The 2021 August primary may have set up more than just the top candidates Seattle will be voting for in November. It was also status check on how residents feel about the direction of the city, its leaders, and the solutions to the problems it faces, such as police reform and homelessness.

For voters, these issues will be as much a part of the ballot as the candidates.

KUOW's Angela King discussed the primary election results with Marcus Harrison Green of the South Seattle Emerald and the Seattle Times and Joni Balter, political analyst and contributing columnist.

Marcus Harrison Green: I couldn't help but think that as much as we hear this narrative that newspapers are slowly dying, it seems like they still have the power to be monarch makers. It's no secret that The Seattle Times and The Stranger endorsements still carry weight. And they're often the main predictors of who actually ends up making it out of the primary. That apparently is going to hold true today. You look at the mayor or city council and even the city attorney's race, and it looks like The Stranger endorsee will go up against The Seattle Times endorsee

But in terms of the city attorney's race you have a center-left person in Ann Davison, a progressive in Pete Holmes, and what some people deem a far-left candidate Nicole Thomas-Kennedy. I don't think these candidates could be more different than the Hatfields and McCoys.

Marcus later clarified his "center-left" description of Davison, saying she is "the most conservative that you can get in a city like Seattle."

Joni Balter: I don't think there is a screaming clear message, that Biden or center left Democrats won big here. I think it's more clear that the far left did not win. Bruce Harrell had a very strong showing no matter how you look at this. The man is most likely to be the next mayor; rejects the current ultra-Progressive course the city is on. And it's one led by his opponent Council President Lorena González. So a stark contrast for voters.

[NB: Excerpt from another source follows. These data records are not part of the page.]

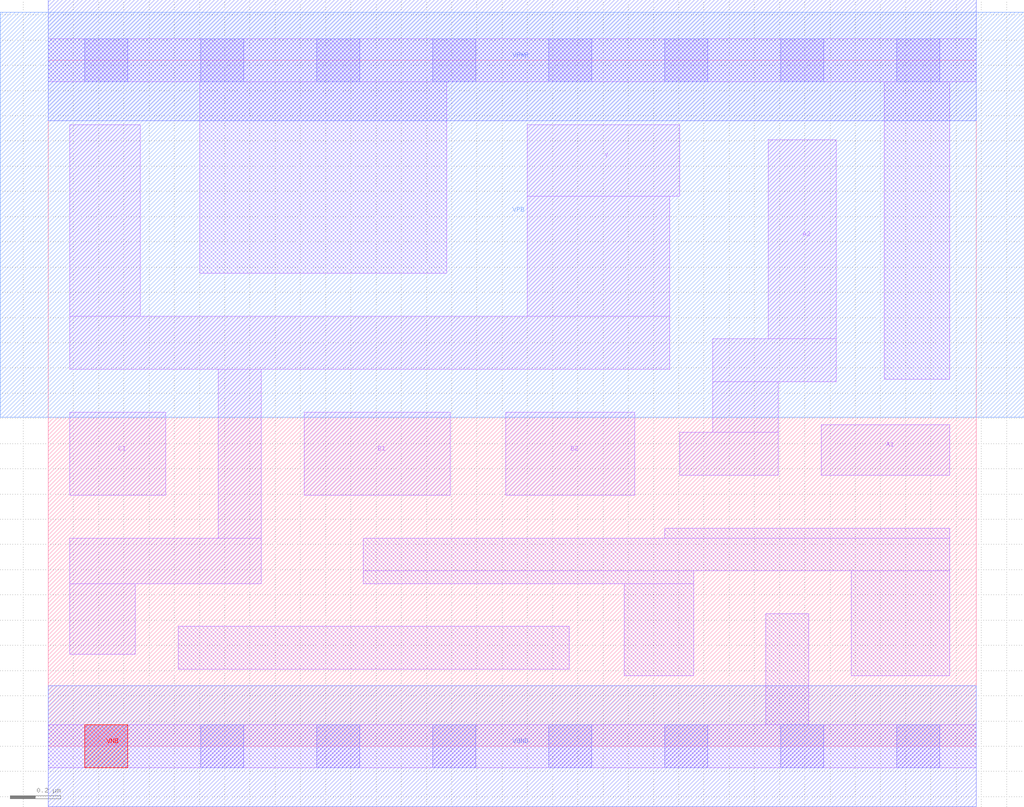
<source format=lef>
# Copyright 2020 The SkyWater PDK Authors
#
# Licensed under the Apache License, Version 2.0 (the "License");
# you may not use this file except in compliance with the License.
# You may obtain a copy of the License at
#
#     https://www.apache.org/licenses/LICENSE-2.0
#
# Unless required by applicable law or agreed to in writing, software
# distributed under the License is distributed on an "AS IS" BASIS,
# WITHOUT WARRANTIES OR CONDITIONS OF ANY KIND, either express or implied.
# See the License for the specific language governing permissions and
# limitations under the License.
#
# SPDX-License-Identifier: Apache-2.0

VERSION 5.7 ;
  NOWIREEXTENSIONATPIN ON ;
  DIVIDERCHAR "/" ;
  BUSBITCHARS "[]" ;
PROPERTYDEFINITIONS
  MACRO maskLayoutSubType STRING ;
  MACRO prCellType STRING ;
  MACRO originalViewName STRING ;
END PROPERTYDEFINITIONS
MACRO sky130_fd_sc_hdll__o221ai_1
  CLASS CORE ;
  FOREIGN sky130_fd_sc_hdll__o221ai_1 ;
  ORIGIN  0.000000  0.000000 ;
  SIZE  3.680000 BY  2.720000 ;
  SYMMETRY X Y R90 ;
  SITE unithd ;
  PIN A1
    ANTENNAGATEAREA  0.277500 ;
    DIRECTION INPUT ;
    USE SIGNAL ;
    PORT
      LAYER li1 ;
        RECT 3.065000 1.075000 3.575000 1.275000 ;
    END
  END A1
  PIN A2
    ANTENNAGATEAREA  0.277500 ;
    DIRECTION INPUT ;
    USE SIGNAL ;
    PORT
      LAYER li1 ;
        RECT 2.505000 1.075000 2.895000 1.245000 ;
        RECT 2.635000 1.245000 2.895000 1.445000 ;
        RECT 2.635000 1.445000 3.125000 1.615000 ;
        RECT 2.855000 1.615000 3.125000 2.405000 ;
    END
  END A2
  PIN B1
    ANTENNAGATEAREA  0.277500 ;
    DIRECTION INPUT ;
    USE SIGNAL ;
    PORT
      LAYER li1 ;
        RECT 1.015000 0.995000 1.595000 1.325000 ;
    END
  END B1
  PIN B2
    ANTENNAGATEAREA  0.277500 ;
    DIRECTION INPUT ;
    USE SIGNAL ;
    PORT
      LAYER li1 ;
        RECT 1.815000 0.995000 2.325000 1.325000 ;
    END
  END B2
  PIN C1
    ANTENNAGATEAREA  0.277500 ;
    DIRECTION INPUT ;
    USE SIGNAL ;
    PORT
      LAYER li1 ;
        RECT 0.085000 0.995000 0.465000 1.325000 ;
    END
  END C1
  PIN VGND
    ANTENNADIFFAREA  0.175500 ;
    DIRECTION INOUT ;
    USE SIGNAL ;
    PORT
      LAYER met1 ;
        RECT 0.000000 -0.240000 3.680000 0.240000 ;
    END
  END VGND
  PIN VPWR
    ANTENNADIFFAREA  1.240000 ;
    DIRECTION INOUT ;
    USE SIGNAL ;
    PORT
      LAYER met1 ;
        RECT 0.000000 2.480000 3.680000 2.960000 ;
    END
  END VPWR
  PIN Y
    ANTENNADIFFAREA  0.974500 ;
    DIRECTION OUTPUT ;
    USE SIGNAL ;
    PORT
      LAYER li1 ;
        RECT 0.085000 0.365000 0.345000 0.645000 ;
        RECT 0.085000 0.645000 0.845000 0.825000 ;
        RECT 0.085000 1.495000 2.465000 1.705000 ;
        RECT 0.085000 1.705000 0.365000 2.465000 ;
        RECT 0.675000 0.825000 0.845000 1.495000 ;
        RECT 1.900000 1.705000 2.465000 2.180000 ;
        RECT 1.900000 2.180000 2.505000 2.465000 ;
    END
  END Y
  PIN VNB
    DIRECTION INOUT ;
    USE GROUND ;
    PORT
      LAYER pwell ;
        RECT 0.145000 -0.085000 0.315000 0.085000 ;
    END
  END VNB
  PIN VPB
    DIRECTION INOUT ;
    USE POWER ;
    PORT
      LAYER nwell ;
        RECT -0.190000 1.305000 3.870000 2.910000 ;
    END
  END VPB
  OBS
    LAYER li1 ;
      RECT 0.000000 -0.085000 3.680000 0.085000 ;
      RECT 0.000000  2.635000 3.680000 2.805000 ;
      RECT 0.515000  0.305000 2.065000 0.475000 ;
      RECT 0.600000  1.875000 1.580000 2.635000 ;
      RECT 1.250000  0.645000 2.560000 0.695000 ;
      RECT 1.250000  0.695000 3.575000 0.825000 ;
      RECT 2.285000  0.280000 2.560000 0.645000 ;
      RECT 2.445000  0.825000 3.575000 0.865000 ;
      RECT 2.845000  0.085000 3.015000 0.525000 ;
      RECT 3.185000  0.280000 3.575000 0.695000 ;
      RECT 3.315000  1.455000 3.575000 2.635000 ;
    LAYER mcon ;
      RECT 0.145000 -0.085000 0.315000 0.085000 ;
      RECT 0.145000  2.635000 0.315000 2.805000 ;
      RECT 0.605000 -0.085000 0.775000 0.085000 ;
      RECT 0.605000  2.635000 0.775000 2.805000 ;
      RECT 1.065000 -0.085000 1.235000 0.085000 ;
      RECT 1.065000  2.635000 1.235000 2.805000 ;
      RECT 1.525000 -0.085000 1.695000 0.085000 ;
      RECT 1.525000  2.635000 1.695000 2.805000 ;
      RECT 1.985000 -0.085000 2.155000 0.085000 ;
      RECT 1.985000  2.635000 2.155000 2.805000 ;
      RECT 2.445000 -0.085000 2.615000 0.085000 ;
      RECT 2.445000  2.635000 2.615000 2.805000 ;
      RECT 2.905000 -0.085000 3.075000 0.085000 ;
      RECT 2.905000  2.635000 3.075000 2.805000 ;
      RECT 3.365000 -0.085000 3.535000 0.085000 ;
      RECT 3.365000  2.635000 3.535000 2.805000 ;
  END
  PROPERTY maskLayoutSubType "abstract" ;
  PROPERTY prCellType "standard" ;
  PROPERTY originalViewName "layout" ;
END sky130_fd_sc_hdll__o221ai_1
END LIBRARY

</source>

Lorena González is running as if it were 2019, using the boogeyman of Amazon or corporate America as a we vs them kind of thing. This to me is treating voters in one of the most sophisticated cities in the world as if they're naïve.

Seattle City Council position 9 race

Joni Balter: Seattle currently has five activists on the City Council, and they haven't really done us proud. They help make people feel either unsafe or maybe even ashamed of their own fabulous city. So this is a chance to change that. Nikkita Oliver, who did well in the primary is also an activist. I am very impressed by small businesswoman, Sara Nelson, showing she basically doubled her percentage since her 2017 bid for a council seat. And I think Nelson's profile is a pretty good match for the moment. Our small business owners feel neglected for all kinds of reasons. And we could use a little business savvy on the Council.

Marcus Harrison Green: I think you have to look at this race from the lens of this last year and a half or so that we've gone through a reckoning of what police accountability should actually look like in this city. You have people currently in the city who say we haven't gone far enough, and we still need to divest from policing and support social systems that get to the root causes of violence. And then you have that the counter-argument ... people who say that we've already gone too far we have an uptick in violence now and, yes, we do have bad apples that need to be eliminated. And we may need to retrain police in de-escalation and anti-bias techniques, but we don't necessarily need to make significant cuts to police.

The two candidates here represent these dueling opinions. You have Nikkita Oliver who represents more of the first approach, and Sara Nelson represents more of the second. What's interesting is that this will really be the first time since the George Floyd protests that voters get to directly register their opinion about police reform.

Joni Balter: Results here set up a battle royale over homelessness and the Compassion Seattle charter amendment. So here we have two candidates with starkly different views on this amendment. Harrell is for it, González is against it. And so that debate is going to be exactly as charter backers intended. You have to say how you're going to fix the homelessness problem. And the status quo isn't going to fly.